Where does the good go

Notable Quotables or Dawn’s big book of quotes of the day

Look, I could tell you about eating the pork loin or losing eighteen throws of roshambo in a row…or I could just let you pretend like you were there…Dawn Summers presents: Her afternoon in vignettes.

Me: So we’re really going to the barbecue right after brunch? Seriously? Does that sound like a ridiculous plan to anyone else?
Pearatty: We decided not to make plans, remember?
Me: And that’s why we ended up with this ridiculous one.

F-train: “So who’s to blame for you guys being two hours late for brunch?”
Pearatty: We don’t do blame.
F-train: Oh, we do blame.
Pearatty: Ok, then we are all equally to blame.
Me: No way!
Pearatty: Uh…I was just trying to help you because you said he was going to blame you anyway.
F-train: I do blame her.

Me: Kaz said I would like Burning Man
F-train and Pearatty (simultaneously) No you wouldn’t.

Pearatty: Burning man is pretty much fire and wangs.
Me: Well, then the name accurately captures the experience.

Me: Ahhhh…that duck tried to kill me.
Mr. Pearatty: It wasn’t a duck, it was a swan.
Pearatty: Are you sure it wasn’t just an ugly duck?
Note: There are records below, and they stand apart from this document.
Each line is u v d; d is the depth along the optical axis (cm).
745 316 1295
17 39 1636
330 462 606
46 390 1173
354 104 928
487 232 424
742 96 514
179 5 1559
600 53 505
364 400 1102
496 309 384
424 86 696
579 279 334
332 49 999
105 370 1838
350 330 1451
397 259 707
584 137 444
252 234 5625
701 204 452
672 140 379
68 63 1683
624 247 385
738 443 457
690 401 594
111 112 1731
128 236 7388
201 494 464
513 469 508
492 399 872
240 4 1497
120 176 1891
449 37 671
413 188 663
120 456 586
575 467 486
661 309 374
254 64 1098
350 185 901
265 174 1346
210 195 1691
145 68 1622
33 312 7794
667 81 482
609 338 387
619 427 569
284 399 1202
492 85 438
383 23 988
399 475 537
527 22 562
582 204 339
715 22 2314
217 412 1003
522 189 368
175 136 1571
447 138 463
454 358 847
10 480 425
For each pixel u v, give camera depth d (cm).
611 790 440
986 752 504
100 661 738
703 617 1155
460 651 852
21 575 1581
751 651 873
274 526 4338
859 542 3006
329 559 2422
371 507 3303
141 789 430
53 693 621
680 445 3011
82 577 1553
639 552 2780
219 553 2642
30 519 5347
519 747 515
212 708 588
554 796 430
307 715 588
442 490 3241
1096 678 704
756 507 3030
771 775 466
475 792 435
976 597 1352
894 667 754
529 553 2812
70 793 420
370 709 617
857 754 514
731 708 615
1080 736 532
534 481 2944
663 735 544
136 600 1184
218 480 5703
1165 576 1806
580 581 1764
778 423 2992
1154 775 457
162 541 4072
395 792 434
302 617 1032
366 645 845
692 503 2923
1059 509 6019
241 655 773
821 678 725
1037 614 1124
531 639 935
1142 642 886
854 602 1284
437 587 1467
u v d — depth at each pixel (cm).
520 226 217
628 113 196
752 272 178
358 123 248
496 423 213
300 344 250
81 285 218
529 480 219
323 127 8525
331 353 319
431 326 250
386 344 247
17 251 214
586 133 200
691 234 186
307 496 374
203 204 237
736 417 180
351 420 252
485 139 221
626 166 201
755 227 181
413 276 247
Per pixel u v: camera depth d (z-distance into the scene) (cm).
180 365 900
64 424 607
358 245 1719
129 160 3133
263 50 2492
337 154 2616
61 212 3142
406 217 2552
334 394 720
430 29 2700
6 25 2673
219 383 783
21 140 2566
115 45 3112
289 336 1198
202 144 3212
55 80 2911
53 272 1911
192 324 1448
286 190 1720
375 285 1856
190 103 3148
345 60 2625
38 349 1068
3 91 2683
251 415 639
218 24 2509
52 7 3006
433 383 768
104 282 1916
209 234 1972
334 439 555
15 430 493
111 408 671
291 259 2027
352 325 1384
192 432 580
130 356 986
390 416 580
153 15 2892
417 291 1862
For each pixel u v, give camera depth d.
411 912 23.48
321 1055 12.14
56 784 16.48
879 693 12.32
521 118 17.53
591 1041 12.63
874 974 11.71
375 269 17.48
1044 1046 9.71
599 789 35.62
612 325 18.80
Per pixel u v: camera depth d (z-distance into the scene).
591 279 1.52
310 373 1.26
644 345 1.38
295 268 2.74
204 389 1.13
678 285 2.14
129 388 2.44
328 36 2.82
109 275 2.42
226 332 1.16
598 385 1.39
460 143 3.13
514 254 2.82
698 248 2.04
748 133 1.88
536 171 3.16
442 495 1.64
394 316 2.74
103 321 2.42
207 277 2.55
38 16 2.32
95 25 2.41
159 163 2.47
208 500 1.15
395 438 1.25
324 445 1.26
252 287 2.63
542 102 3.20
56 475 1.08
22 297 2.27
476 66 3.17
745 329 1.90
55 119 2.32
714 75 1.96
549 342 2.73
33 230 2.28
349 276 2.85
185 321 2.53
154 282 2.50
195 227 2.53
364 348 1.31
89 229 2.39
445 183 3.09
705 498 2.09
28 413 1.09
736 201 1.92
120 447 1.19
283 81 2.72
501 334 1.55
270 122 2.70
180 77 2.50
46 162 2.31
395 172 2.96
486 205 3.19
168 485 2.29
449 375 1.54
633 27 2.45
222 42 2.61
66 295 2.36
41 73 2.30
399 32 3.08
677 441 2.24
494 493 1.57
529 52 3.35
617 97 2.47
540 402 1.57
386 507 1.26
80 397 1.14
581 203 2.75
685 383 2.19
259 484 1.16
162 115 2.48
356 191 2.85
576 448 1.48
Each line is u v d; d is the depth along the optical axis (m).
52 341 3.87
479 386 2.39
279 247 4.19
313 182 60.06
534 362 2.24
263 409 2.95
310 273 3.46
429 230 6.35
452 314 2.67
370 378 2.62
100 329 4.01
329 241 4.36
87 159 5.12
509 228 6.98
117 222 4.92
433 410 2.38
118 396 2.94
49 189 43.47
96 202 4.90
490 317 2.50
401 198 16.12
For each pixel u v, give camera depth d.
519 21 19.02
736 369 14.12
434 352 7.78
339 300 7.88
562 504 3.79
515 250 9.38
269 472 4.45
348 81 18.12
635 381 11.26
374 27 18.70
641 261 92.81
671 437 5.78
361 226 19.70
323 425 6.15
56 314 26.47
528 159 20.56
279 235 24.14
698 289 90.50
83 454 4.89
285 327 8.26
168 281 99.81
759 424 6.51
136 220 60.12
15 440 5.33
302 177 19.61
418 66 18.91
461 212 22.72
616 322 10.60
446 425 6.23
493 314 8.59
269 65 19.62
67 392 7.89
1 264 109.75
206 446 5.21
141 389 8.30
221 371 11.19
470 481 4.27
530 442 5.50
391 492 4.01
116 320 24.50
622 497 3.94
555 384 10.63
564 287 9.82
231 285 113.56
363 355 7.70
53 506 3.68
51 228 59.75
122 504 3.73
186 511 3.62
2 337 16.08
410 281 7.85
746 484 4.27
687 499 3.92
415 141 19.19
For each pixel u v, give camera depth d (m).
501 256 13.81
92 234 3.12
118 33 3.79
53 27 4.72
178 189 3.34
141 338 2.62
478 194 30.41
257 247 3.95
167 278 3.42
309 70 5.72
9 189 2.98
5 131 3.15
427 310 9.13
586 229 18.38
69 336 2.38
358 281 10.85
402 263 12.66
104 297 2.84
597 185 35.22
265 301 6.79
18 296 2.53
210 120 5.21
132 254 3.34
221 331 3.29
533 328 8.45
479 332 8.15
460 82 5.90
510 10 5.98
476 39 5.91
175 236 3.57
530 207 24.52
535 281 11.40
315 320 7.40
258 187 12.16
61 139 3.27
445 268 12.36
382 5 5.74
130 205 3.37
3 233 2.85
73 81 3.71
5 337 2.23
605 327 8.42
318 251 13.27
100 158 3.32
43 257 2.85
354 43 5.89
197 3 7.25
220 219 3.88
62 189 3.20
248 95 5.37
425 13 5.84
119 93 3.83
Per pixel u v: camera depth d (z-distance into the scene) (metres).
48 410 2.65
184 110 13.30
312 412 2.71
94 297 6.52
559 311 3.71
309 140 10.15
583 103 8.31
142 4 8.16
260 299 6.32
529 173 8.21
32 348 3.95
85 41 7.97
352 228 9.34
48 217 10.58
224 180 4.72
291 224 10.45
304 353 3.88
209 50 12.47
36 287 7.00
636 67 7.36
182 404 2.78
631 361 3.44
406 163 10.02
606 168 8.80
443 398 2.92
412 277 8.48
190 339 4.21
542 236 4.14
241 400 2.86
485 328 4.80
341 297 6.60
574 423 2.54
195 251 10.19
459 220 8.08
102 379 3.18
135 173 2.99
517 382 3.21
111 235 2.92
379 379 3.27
F-train, after pearatty and I had wandered off: I knew I’d find you by the TV.
Me: I didn’t know it was a movie. I thought it was cartoons.
F-train: It does sound like cartoons, doesn’t it?

Me (watching Mr. Pearatty try to pry open a chain on an abandoned warehouse door): You just know he’s about to release some four hundred year old spirit that’s trapped in there. And then it’s gonna possess us and we’ll start eating brains.
Pearatty: Mr. Pearatty, stop that!

Pearatty, upon discovering a hole in the apple pie: Mr. Pearatty! I gave you shotgun so you would hold the pie in your lap!
Mr Pearatty: You said to hold the pie, you didn’t say hold it in my lap.
Pearatty: Why would I give you the front seat??!!!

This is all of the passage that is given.